Why didn’t BlueSCSI support this already? At first I didn’t think it was possible on the Pico stick given the number of additional GPIO signals it seemed to require.
The RP2040 microcontroller exposes several more GPIO signals than the Pico does, because the Pi Foundation used them for things like monitoring and power management. For example GPIO 24 monitors voltage input and GPIO 23 can be used to switch the RT6150 buck regulator chip into a lower power mode. Another pin (GPIO 25) controls the LED. And GPIO 29 is used to block leakage through the ADC3 pin when the 3.3v supply is disabled. So that’s a few GPIO pins gone already on the Pico stick. The Pi Foundation seems to have been desperate to stick to 2×20 pin headers, and they could have switched things around to expose USB over the headers but I digress.
So then how is it possible if we’re missing so many pins? Basically every pin which is connected to the SCSI bus does double-duty. They are all either an input and output signal, or inputs for two different signals.

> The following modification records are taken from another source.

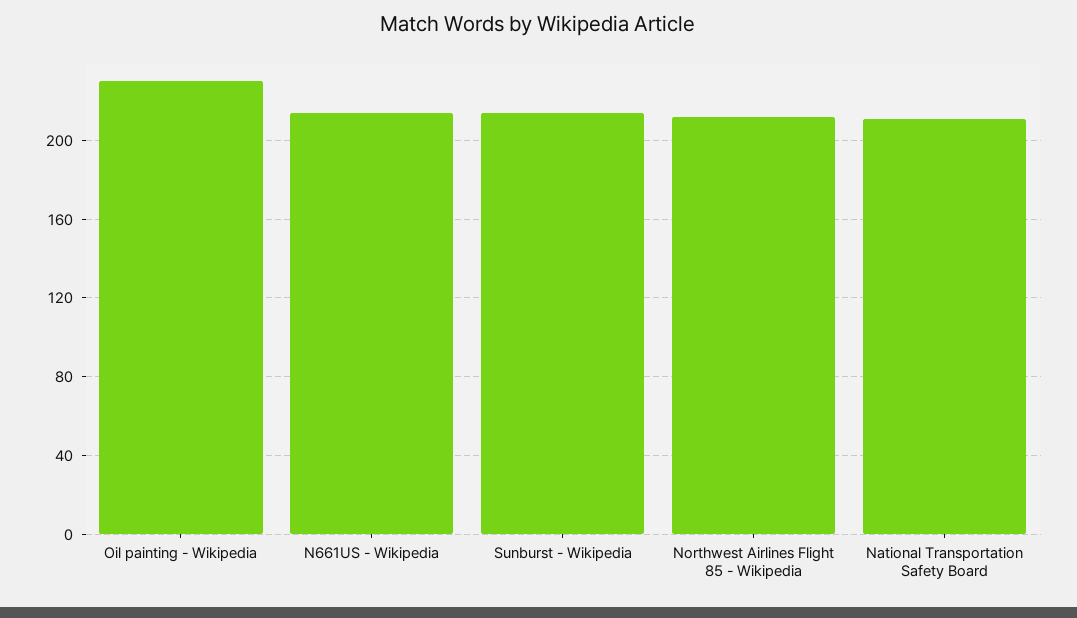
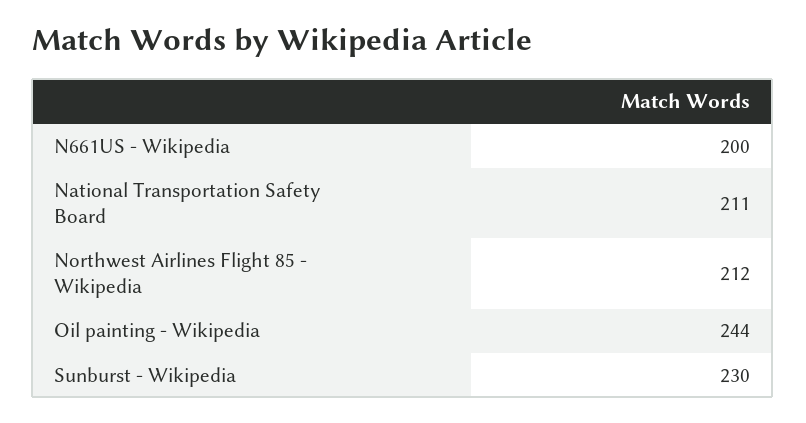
  {
-   "Oil painting - Wikipedia": 230,
+   "Oil painting - Wikipedia": 244,
-   "N661US - Wikipedia": 215,
+   "N661US - Wikipedia": 200,
-   "Sunburst - Wikipedia": 215,
+   "Sunburst - Wikipedia": 230,
    "Northwest Airlines Flight 85 - Wikipedia": 212,
    "National Transportation Safety Board": 211
  }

How can a pin be both an input and an output? With resistors and the LVT/LVTH125 bus buffer chip, that’s how. A typical dual-function pin is structured like this:
This is an excerpt from the schematic showing the ACK signal. This signal when in “Target Mode” (acting like a normal hard drive) needs to be an input, iACK. And in Initiator Mode it needs to be an output. This configuration allows the input bus buffer to speak to the Pico pin (going off to the right) while also allowing the Pico to override that signal and drive the output as necessary.
As shown here, when oBSY is asserted (grounded, 0v), the iACK signal there on the left is buffered to the ack input signal pin through R67 shown above. And when oBSY is not asserted (3.3v) the state of the ACK line is determined by that output pin on the Pico. But wait, you say – you can’t just override ACK all the time! You’re right. This is why there are not one but two jumpers which need to be set to switch BlueSCSI into initiator mode.
One jumper switches which input line is being listened to by a certain GPIO pin (can’t just OR them together or they would collide and cause odd behavior, they must be separate). And the other jumper enables the Output ACK (oACK) signal.
The first production versions of Desktop BlueSCSI which support Initiator mode are in manufacturing now.